Partition-Scoped Queries with QueryRequest.partitionKey()¶
The SDK provides a portable partition-scoping mechanism via
QueryRequest.partitionKey(). Instead of relying on the query expression to
include the partition key implicitly, you can set it explicitly on the query
request. Each provider maps this to its native partition-scoping mechanism:
| Provider | What .partitionKey(value) Does |
|---|---|
| Cosmos DB | Sets CosmosQueryRequestOptions.setPartitionKey(new PartitionKey(value)) - query reads only that logical partition |
| DynamoDB | Adds a partitionKey = :pk equality condition to the scan filter - restricts results to items sharing the given hash key value |
| Spanner | Adds a partitionKey = @pk equality condition to the SQL WHERE clause |
Basic Usage¶
// Scope query to a specific partition (e.g., a portfolio)
QueryRequest query = QueryRequest.builder()
.expression("sector = @sector")
.parameter("sector", "Technology")
.partitionKey("portfolio-alpha")
.maxPageSize(50)
.build();
// Only returns positions within "portfolio-alpha" that match sector = Technology
QueryPage page = client.query(positionsAddr, query);
Full Scan Within a Partition¶
Omit the expression to retrieve all documents in a single partition:
// Get ALL positions in portfolio-alpha (no expression filter)
QueryRequest allInPartition = QueryRequest.builder()
.partitionKey("portfolio-alpha")
.maxPageSize(100)
.build();
QueryPage page = client.query(positionsAddr, allInPartition);
This is far more efficient than a full cross-partition scan - it reads only
the documents belonging to "portfolio-alpha".
Cross-Partition Query (Default)¶
When partitionKey is not set (or set to null), the query fans out across
all partitions - the same behavior as before:
// No partitionKey → cross-partition scan
QueryRequest crossPartition = QueryRequest.builder()
.expression("severity = @sev")
.parameter("sev", "CRITICAL")
.maxPageSize(25)
.build();
Combining with Native Expressions¶
partitionKey() works with both portable and native expressions:
// Portable expression + partition scoping
QueryRequest portable = QueryRequest.builder()
.expression("marketValue > @min")
.parameter("min", 100000.0)
.partitionKey("portfolio-alpha")
.build();
// Native Cosmos SQL + partition scoping
QueryRequest native = QueryRequest.builder()

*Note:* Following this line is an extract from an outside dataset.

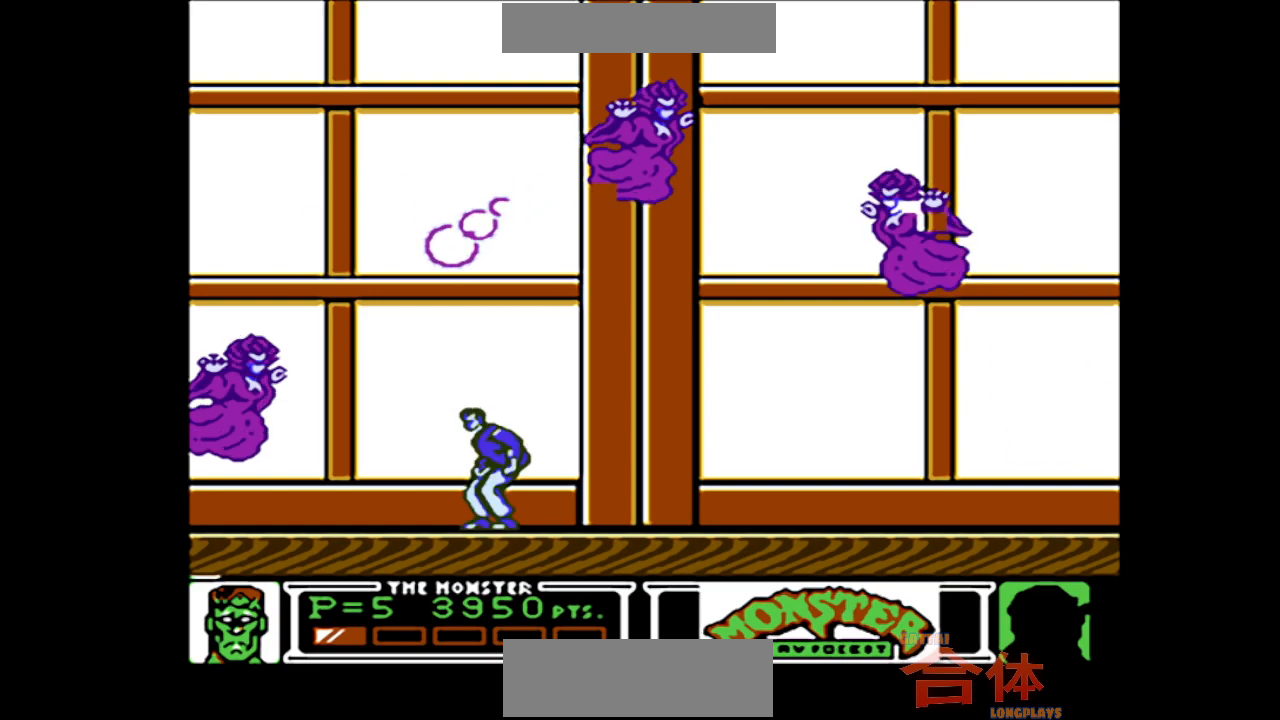
{"buttons": ["DPAD_RIGHT"], "events": [[417, "DPAD_RIGHT", "down"]]}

.nativeExpression("SELECT c.symbol, c.marketValue FROM c ORDER BY c.marketValue DESC")
.partitionKey("portfolio-alpha")
.build();
Performance Impact¶
| Query Type | Cosmos DB | DynamoDB | Spanner |
|---|---|---|---|
With .partitionKey() |
Single-partition read | Filtered by hash key | Filtered by partition key |
Without .partitionKey() |
Cross-partition fan-out | Full table scan | Full table scan |
| Cost difference | 1 partition vs. N partitions | 1 filter vs. full scan | 1 filter vs. full scan |
Best practice: Always set
.partitionKey()when you know the partition value at query time. This is especially important for Cosmos DB, where cross-partition queries consume significantly more RU/s.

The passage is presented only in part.